### TASK INSTRUCTIONS
Repeat each of the entries below word for word, keeping every character the same.

..............................

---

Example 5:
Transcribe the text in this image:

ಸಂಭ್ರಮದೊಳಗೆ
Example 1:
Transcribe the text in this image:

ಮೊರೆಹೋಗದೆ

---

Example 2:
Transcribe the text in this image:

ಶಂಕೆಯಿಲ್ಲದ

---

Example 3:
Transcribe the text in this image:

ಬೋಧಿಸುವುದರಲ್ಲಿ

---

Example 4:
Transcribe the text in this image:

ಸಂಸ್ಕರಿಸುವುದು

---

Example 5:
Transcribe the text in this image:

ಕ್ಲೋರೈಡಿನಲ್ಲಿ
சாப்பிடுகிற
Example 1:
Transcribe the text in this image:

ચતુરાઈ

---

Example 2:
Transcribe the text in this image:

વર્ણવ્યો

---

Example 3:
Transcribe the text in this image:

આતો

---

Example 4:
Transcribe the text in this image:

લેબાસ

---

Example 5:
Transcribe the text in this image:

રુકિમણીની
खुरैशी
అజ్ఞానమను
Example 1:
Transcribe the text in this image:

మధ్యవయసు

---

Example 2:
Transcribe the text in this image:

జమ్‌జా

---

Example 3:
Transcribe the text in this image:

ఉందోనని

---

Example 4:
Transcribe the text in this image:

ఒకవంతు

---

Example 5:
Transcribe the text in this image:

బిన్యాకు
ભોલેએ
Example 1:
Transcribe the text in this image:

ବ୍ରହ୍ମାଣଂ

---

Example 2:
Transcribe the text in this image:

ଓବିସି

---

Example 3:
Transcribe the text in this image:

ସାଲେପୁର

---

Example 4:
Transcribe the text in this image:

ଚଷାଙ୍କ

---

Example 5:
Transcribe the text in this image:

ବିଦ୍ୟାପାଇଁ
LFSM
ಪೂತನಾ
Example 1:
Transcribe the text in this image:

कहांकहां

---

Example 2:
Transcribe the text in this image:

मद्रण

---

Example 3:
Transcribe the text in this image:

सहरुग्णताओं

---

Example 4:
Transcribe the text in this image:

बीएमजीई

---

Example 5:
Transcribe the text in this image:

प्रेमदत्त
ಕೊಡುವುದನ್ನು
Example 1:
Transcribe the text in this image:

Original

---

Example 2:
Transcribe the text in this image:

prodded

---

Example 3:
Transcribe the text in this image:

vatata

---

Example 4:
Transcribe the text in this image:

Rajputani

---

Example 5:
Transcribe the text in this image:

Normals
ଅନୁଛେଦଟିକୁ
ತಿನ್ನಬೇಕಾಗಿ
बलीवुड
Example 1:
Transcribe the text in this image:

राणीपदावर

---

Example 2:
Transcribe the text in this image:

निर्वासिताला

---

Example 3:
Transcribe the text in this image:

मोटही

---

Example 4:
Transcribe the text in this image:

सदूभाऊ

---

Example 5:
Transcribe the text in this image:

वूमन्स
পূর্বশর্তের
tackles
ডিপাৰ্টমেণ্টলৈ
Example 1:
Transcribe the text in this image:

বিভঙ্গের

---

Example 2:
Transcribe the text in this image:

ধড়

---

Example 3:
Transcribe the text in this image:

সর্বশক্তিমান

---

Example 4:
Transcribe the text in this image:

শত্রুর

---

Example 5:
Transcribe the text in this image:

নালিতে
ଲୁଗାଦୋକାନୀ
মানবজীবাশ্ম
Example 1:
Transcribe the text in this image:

..............................

### EXPECTED ANSWER
---

Example 5:
Transcribe the text in this image:

ಸಂಭ್ರಮದೊಳಗೆ
Example 1:
Transcribe the text in this image:

ಮೊರೆಹೋಗದೆ

---

Example 2:
Transcribe the text in this image:

ಶಂಕೆಯಿಲ್ಲದ

---

Example 3:
Transcribe the text in this image:

ಬೋಧಿಸುವುದರಲ್ಲಿ

---

Example 4:
Transcribe the text in this image:

ಸಂಸ್ಕರಿಸುವುದು

---

Example 5:
Transcribe the text in this image:

ಕ್ಲೋರೈಡಿನಲ್ಲಿ
சாப்பிடுகிற
Example 1:
Transcribe the text in this image:

ચતુરાઈ

---

Example 2:
Transcribe the text in this image:

વર્ણવ્યો

---

Example 3:
Transcribe the text in this image:

આતો

---

Example 4:
Transcribe the text in this image:

લેબાસ

---

Example 5:
Transcribe the text in this image:

રુકિમણીની
खुरैशी
అజ్ఞానమను
Example 1:
Transcribe the text in this image:

మధ్యవయసు

---

Example 2:
Transcribe the text in this image:

జమ్‌జా

---

Example 3:
Transcribe the text in this image:

ఉందోనని

---

Example 4:
Transcribe the text in this image:

ఒకవంతు

---

Example 5:
Transcribe the text in this image:

బిన్యాకు
ભોલેએ
Example 1:
Transcribe the text in this image:

ବ୍ରହ୍ମାଣଂ

---

Example 2:
Transcribe the text in this image:

ଓବିସି

---

Example 3:
Transcribe the text in this image:

ସାଲେପୁର

---

Example 4:
Transcribe the text in this image:

ଚଷାଙ୍କ

---

Example 5:
Transcribe the text in this image:

ବିଦ୍ୟାପାଇଁ
LFSM
ಪೂತನಾ
Example 1:
Transcribe the text in this image:

कहांकहां

---

Example 2:
Transcribe the text in this image:

मद्रण

---

Example 3:
Transcribe the text in this image:

सहरुग्णताओं

---

Example 4:
Transcribe the text in this image:

बीएमजीई

---

Example 5:
Transcribe the text in this image:

प्रेमदत्त
ಕೊಡುವುದನ್ನು
Example 1:
Transcribe the text in this image:

Original

---

Example 2:
Transcribe the text in this image:

prodded

---

Example 3:
Transcribe the text in this image:

vatata

---

Example 4:
Transcribe the text in this image:

Rajputani

---

Example 5:
Transcribe the text in this image:

Normals
ଅନୁଛେଦଟିକୁ
ತಿನ್ನಬೇಕಾಗಿ
बलीवुड
Example 1:
Transcribe the text in this image:

राणीपदावर

---

Example 2:
Transcribe the text in this image:

निर्वासिताला

---

Example 3:
Transcribe the text in this image:

मोटही

---

Example 4:
Transcribe the text in this image:

सदूभाऊ

---

Example 5:
Transcribe the text in this image:

वूमन्स
পূর্বশর্তের
tackles
ডিপাৰ্টমেণ্টলৈ
Example 1:
Transcribe the text in this image:

বিভঙ্গের

---

Example 2:
Transcribe the text in this image:

ধড়

---

Example 3:
Transcribe the text in this image:

সর্বশক্তিমান

---

Example 4:
Transcribe the text in this image:

শত্রুর

---

Example 5:
Transcribe the text in this image:

নালিতে
ଲୁଗାଦୋକାନୀ
মানবজীবাশ্ম
Example 1:
Transcribe the text in this image:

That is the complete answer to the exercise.